> **INSTRUCCIONES**:
A – Indique si cada afirmación concuerda con el texto sobre la presencia de Dios, respondiendo sí o no y citando literalmente las palabras decisivas: (i) Dios se ha ido y nos ha dejado; (ii) Pedro llora, tras su pecado, al cruzarse con los ojos del Maestro; (iii) los pecadores se alejan de la mesa de Jesús.
B – Reanude el texto sobre la presencia de Dios a partir de su última frase.

Nos cuesta comprender por qué tanto dolor, tanta amargura, tanta lágrima aparentemente sin sentido. A veces sentimos que Dios nos ha dejado, que ya no camina por el mundo, que ya no pasea, como en el Edén, cuando hablaba de tú a tú con Eva y con Adán, como Amigo, como Padre querido.

¿Podemos ver los ojos de Dios en nuestro mundo? ¿Podemos sentirlo cerca, como Abraham, como Moisés, como María? ¿Podemos mirarlo y sentir que sigue aquí, a pesar de sus “silencios”, a pesar de la agonía de tantos hermanos nuestros?

Dios no se ha ido, no nos ha dejado. Está presente y nos mira. Nos mira con los ojos de su Hijo, nos acompaña con su presencia en el Sagrario, nos ilumina con la fuerza del Espíritu.

Dios sigue entre nosotros, en el camino, en los actos de Jesús, su Hijo amado. Los niños se acercan a Él, los pecadores se sientan a su mesa. Pedro, tras su pecado, llora al cruzarse con los ojos del Maestro. Una mujer adúltera redescubre su dignidad, siente que el amor perdona los pecados, que hay ojos que respetan y aman. Una enferma sabe que puede ser curada sólo con tocarle. Y la Virgen, que es Madre, que es perfecta, que ama como nadie, no duda en susurrar: “Id a buscar a mi Hijo”.

> **DATOS PROPORCIONADOS**:
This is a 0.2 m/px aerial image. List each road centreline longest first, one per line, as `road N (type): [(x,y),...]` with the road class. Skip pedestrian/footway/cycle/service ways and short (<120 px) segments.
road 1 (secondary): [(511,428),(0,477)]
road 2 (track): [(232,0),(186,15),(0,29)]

> **RESPUESTAS**:
A –
(i) No: "Dios no se ha ido, no nos ha dejado."
(ii) Sí: "Pedro, tras su pecado, llora al cruzarse con los ojos del Maestro."
(iii) No: "los pecadores se sientan a su mesa."

B –
El dolor puede ser distinto, puede tener sentido, puede estar lleno de presencias. Dios no es indiferente a nuestras penas. Sufre con nosotros, nos sostiene con su mirada de cariño.

Dios está presente en nuestra historia. Con una presencia crucificada, casi de derrota. Pero con un amor capaz de vencer el mal de este mundo. La esperanza ilumina el lecho de una mujer tuberculosa, mientras un viejo borracho llora y promete, una vez más, que será bueno, que abrirá su corazón a la misericordia, que dará una alegría al Dios que a veces llora a nuestro lado.